Betting, Outright Gambling on the Stock Market
On 19 Feb 2009 I wrote an article arbitrarily calling for the S&P 500 to bottom at 650. Where is the S&P500 Going? An Unscientific Look. It bottomed out on 9 Mar 2009 at 676.
Prescience? No. Intelligence? No. Skill? No. Absolutely none of the above. Luck? Yes. Luck. Nobody consistently calls the market. Nobody. Period. But we can play a very entertaining game of Guess Where the Stock Market is Going. It costs very little, unless you put money behind it, in which case it either makes a lot or it costs a lot. I had the luxury of buying selective Asian small caps in late February based on my own shot in the dark GUESS of where the market was going and that’s nice but not something I would count on as a long term means of feeding my family.
So, here is the chart I was looking at in February, updated to 7 Sep 2009.
The S&P 500 at 1016, 4 Sep 2009
The easy call is over. At 780 with market sentiment highly distressed it is very easy to call a further 100 points decline. I’ve done that and put money behind that call. Was I sure? Hell no. If I did I would have mortgaged the wife and kid to do the trade. Instead I took small, controlled, well researched positions to make up for my fear and uncertainty at the time. That’s what you do when you are not sure. And that is to add to the painful investments I made too early in 2008. Now what? The market has rebounded over 50%. Who know’s where the market will go. But looking at the chart, a retracement to 750 is not improbable. Here is how it would look, visually without all the cool statistics and quant indicators that only PhD’s and finance types understand…
The S&P500 at 750
It doesn’t look ridiculous, it doesn’t look out of this world. And will not look out of this world if it trades within a range of 800 – 1000. It would look a bit volatile if it traded up to 1400, but it wouldn’t look ridiculous there either. Do I think it will get there? No. I think 800 is more likely. Why? Fundamentals have improved but not so much that they justify stock market prices at even current levels.

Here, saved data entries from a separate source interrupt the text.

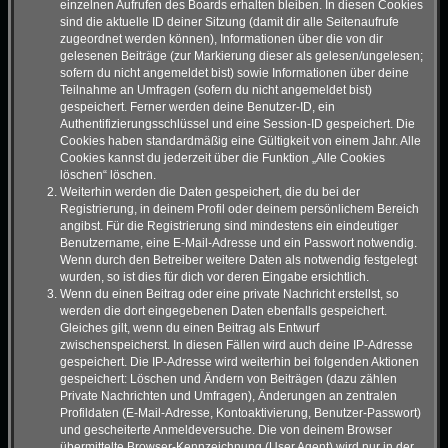
einzelnen Aufrufen des Boards erhalten bleiben. In diesen Cookies
sind die aktuelle ID deiner Sitzung (damit dir alle Seitenaufrufe
zugeordnet werden können), Informationen über die von dir
gelesenen Beiträge (zur Markierung dieser als gelesen/ungelesen;
sofern du nicht angemeldet bist) sowie Informationen über deine
Teilnahme an Umfragen (sofern du nicht angemeldet bist)
gespeichert. Ferner werden deine Benutzer-ID, ein
Authentifizierungsschlüssel und eine Session-ID gespeichert. Die
Cookies haben standardmäßig eine Gültigkeit von einem Jahr. Alle
Cookies kannst du jederzeit über die Funktion „Alle Cookies
löschen“ löschen.
Weiterhin werden die Daten gespeichert, die du bei der
Registrierung, in deinem Profil oder deinem persönlichem Bereich
angibst. Für die Registrierung sind mindestens ein eindeutiger
Benutzername, eine E-Mail-Adresse und ein Passwort notwendig.
Wenn durch den Betreiber weitere Daten als notwendig festgelegt
wurden, so ist dies für dich vor deren Eingabe ersichtlich.
Wenn du einen Beitrag oder eine private Nachricht erstellst, so
werden die dort eingegebenen Daten ebenfalls gespeichert.
Gleiches gilt, wenn du einen Beitrag als Entwurf
zwischenspeicherst. In diesen Fällen wird auch deine IP-Adresse
gespeichert. Die IP-Adresse wird weiterhin bei folgenden Aktionen
gespeichert: Löschen und Ändern von Beiträgen (dazu zählen
Private Nachrichten und Umfragen), Änderungen an zentralen
Profildaten (E-Mail-Adresse, Kontoaktivierung, Benutzer-Passwort)
und gescheiterte Anmeldeversuche. Die von deinem Browser
übermittelte Browser-Kennzeichnung (User Agent) wird nur in der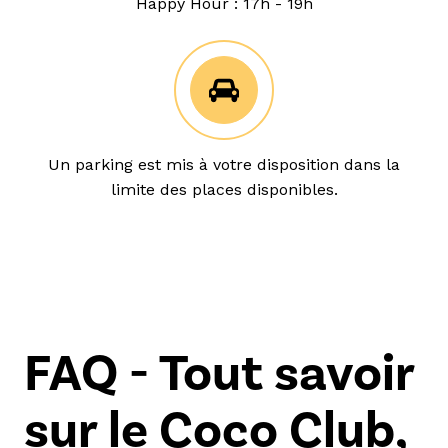
Happy Hour : 17h - 19h
Un parking est mis à votre disposition dans la
limite des places disponibles.
FAQ - Tout savoir
sur le Coco Club,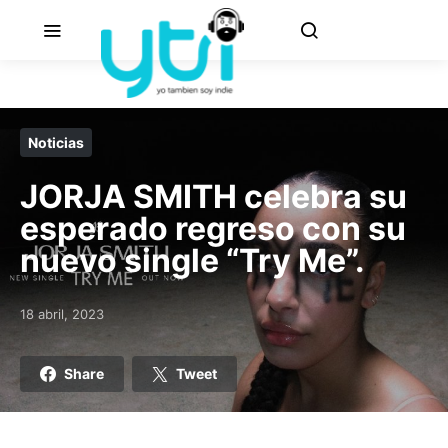
Noticias
JORJA SMITH celebra su
esperado regreso con su
nuevo single “Try Me”.
18 abril, 2023
Posted on
Share
Tweet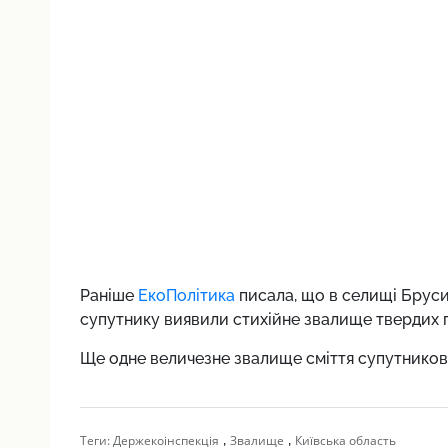
Раніше
ЕкоПолітика
писала, що в селищі Брус
супутнику виявили стихійне звалище твердих п
Ще одне величезне звалище сміття супутников
,
,
Теги:
Держекоінспекція
Звалище
Київська область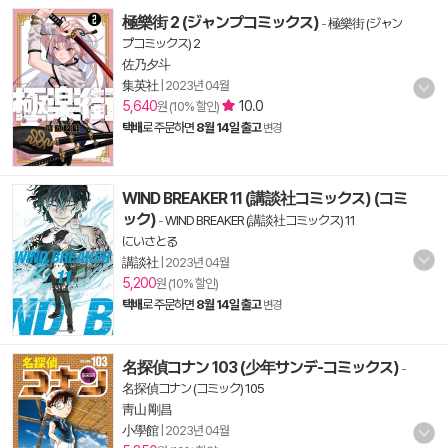
極樂街 2 (ジャンプコミックス)
-
極樂街 (ジャン
プコミックス) 2
佐乃夕斗
集英社
|
2023년 04월
5,640
10.0
원 (10% 할인)
택배
로 주문하면
8월 14일 출고
변경
WIND BREAKER 11 (講談社コミックス) (コミ
ック)
-
WIND BREAKER (講談社コミックス) 11
にいさとる
講談社
|
2023년 04월
5,200
원 (10% 할인)
택배
로 주문하면
8월 14일 출고
변경
名探偵コナン 103 (少年サンデ-コミックス)
-
名探偵コナン (コミック) 105
靑山 剛昌
小學館
|
2023년 04월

How about if we debase all currencies so that relative FX prices remain fairly constant but the prices of stuff, that is goods, services, resources that are found or grow in the ground, rise. What then? Well, stock prices are likely to be supported as well, and the same goes for bond prices. That’s what happens when the yardstick is shortened.
When will markets head south towards 800? Later in the year is my guess. The market is being sustained by skeptics and bears and until the marginal buyer is exhausted, the market can and is likely to keep rising.